When the suspect aimed his gun at the head of Okimoto's father, the son reached for his own pistol, pointed it at Peterson and pulled the trigger. When it didn't fire, the click was enough to send Peterson running out of the store, shooting, authorities said, while Okimoto ducked for cover and fired back.
Triplett said Peterson fired the shot that killed Gurskiy.
In his testimony Wednesday, Reed described himself as a self-employed drug dealer in September 2010 who augmented his income by pimping out his girlfriend as a prostitute. He said he met Peterson a month before the robbery and did drug business with him.
The afternoon of the killing, Reed testified, he was in his rented town house on Port Gibson Court, near Auburn Boulevard and Greenback Lane, baby-sitting his roommate's 2-year-old son. His residence was about five miles from the robbery site.
"Did you ever leave your address and go to the Rexall pharmacy on Sept. 2, 2010?" Irish asked him.
"No," Reed replied.
Phone records showed Reed's cellular signal bounced off assorted towers in the vicinity of his residence and the pharmacy. His house was somewhat centrally situated among the towers, but he said he had no explanation why it bounced off different ones.
Under questioning from Triplett, he denied he was driving around the robbery area the time it happened.
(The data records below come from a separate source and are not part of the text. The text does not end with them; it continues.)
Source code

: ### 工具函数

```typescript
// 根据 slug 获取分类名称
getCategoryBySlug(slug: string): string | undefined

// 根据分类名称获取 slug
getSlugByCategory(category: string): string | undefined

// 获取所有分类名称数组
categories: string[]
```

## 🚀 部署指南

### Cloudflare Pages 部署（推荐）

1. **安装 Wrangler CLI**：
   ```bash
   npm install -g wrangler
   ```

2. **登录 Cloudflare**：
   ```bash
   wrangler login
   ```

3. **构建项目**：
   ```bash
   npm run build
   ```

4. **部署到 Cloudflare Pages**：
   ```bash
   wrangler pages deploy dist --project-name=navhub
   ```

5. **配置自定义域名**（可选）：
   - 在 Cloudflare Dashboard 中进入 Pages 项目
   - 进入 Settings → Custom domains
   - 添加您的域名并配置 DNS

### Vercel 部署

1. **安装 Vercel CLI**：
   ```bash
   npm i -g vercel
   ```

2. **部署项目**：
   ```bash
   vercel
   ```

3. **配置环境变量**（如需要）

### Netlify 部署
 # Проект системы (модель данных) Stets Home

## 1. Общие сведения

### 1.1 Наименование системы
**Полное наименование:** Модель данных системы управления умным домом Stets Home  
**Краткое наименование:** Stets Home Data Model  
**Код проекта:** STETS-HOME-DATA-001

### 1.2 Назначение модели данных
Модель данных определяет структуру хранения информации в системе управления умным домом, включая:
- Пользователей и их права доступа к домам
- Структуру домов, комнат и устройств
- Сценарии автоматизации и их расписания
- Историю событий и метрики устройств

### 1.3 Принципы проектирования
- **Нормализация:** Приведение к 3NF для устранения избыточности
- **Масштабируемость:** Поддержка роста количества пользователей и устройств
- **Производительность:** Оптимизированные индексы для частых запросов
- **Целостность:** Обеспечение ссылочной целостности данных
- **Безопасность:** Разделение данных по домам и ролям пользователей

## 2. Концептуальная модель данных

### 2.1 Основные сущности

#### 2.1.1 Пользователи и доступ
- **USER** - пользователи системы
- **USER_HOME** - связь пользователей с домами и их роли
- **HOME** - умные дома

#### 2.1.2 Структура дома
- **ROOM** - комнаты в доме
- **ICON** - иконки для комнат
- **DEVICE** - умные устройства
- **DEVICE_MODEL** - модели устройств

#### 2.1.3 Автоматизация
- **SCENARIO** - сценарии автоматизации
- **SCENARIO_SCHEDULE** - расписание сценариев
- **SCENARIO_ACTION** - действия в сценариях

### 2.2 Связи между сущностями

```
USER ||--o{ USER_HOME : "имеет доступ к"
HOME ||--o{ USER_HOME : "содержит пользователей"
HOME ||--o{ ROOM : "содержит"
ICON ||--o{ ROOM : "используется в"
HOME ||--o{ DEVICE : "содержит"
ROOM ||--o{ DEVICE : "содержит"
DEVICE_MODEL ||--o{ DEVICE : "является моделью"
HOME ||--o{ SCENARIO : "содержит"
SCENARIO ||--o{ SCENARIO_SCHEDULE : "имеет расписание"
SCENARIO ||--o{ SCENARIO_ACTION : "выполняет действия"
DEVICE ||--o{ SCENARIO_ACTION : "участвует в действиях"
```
"I didn't move nowhere," Reed said. "I was in one spot."
Reed testified he recognized the taller person in the videos as Peterson, and he admitted to communicating with the co-defendant on his cellphone around the time of the robbery. In one conversation less than an hour after the 12:30 p.m. shooting, he spoke with Peterson on the phone for 226 seconds. Peterson "told me he got shot," Reed testified.
In the aftermath of the shooting, Reed said he received phone calls from family saying "the dude in the white hat looked like me." A couple days later, he went to Reno with his girlfriend and checked into a hotel, where Sacramento County sheriff's detectives caught up with him the next week.
During his interview with them, Reed admitted, he lied no fewer than seven times. In one key falsehood, Reed denied knowing Peterson when detectives showed him a picture of the co-defendant.
"I was scared," Reed said. "I didn't want to get arrested for murder. Knowing him, I didn't want to implicate myself. I just didn't want to have nothing to do with it."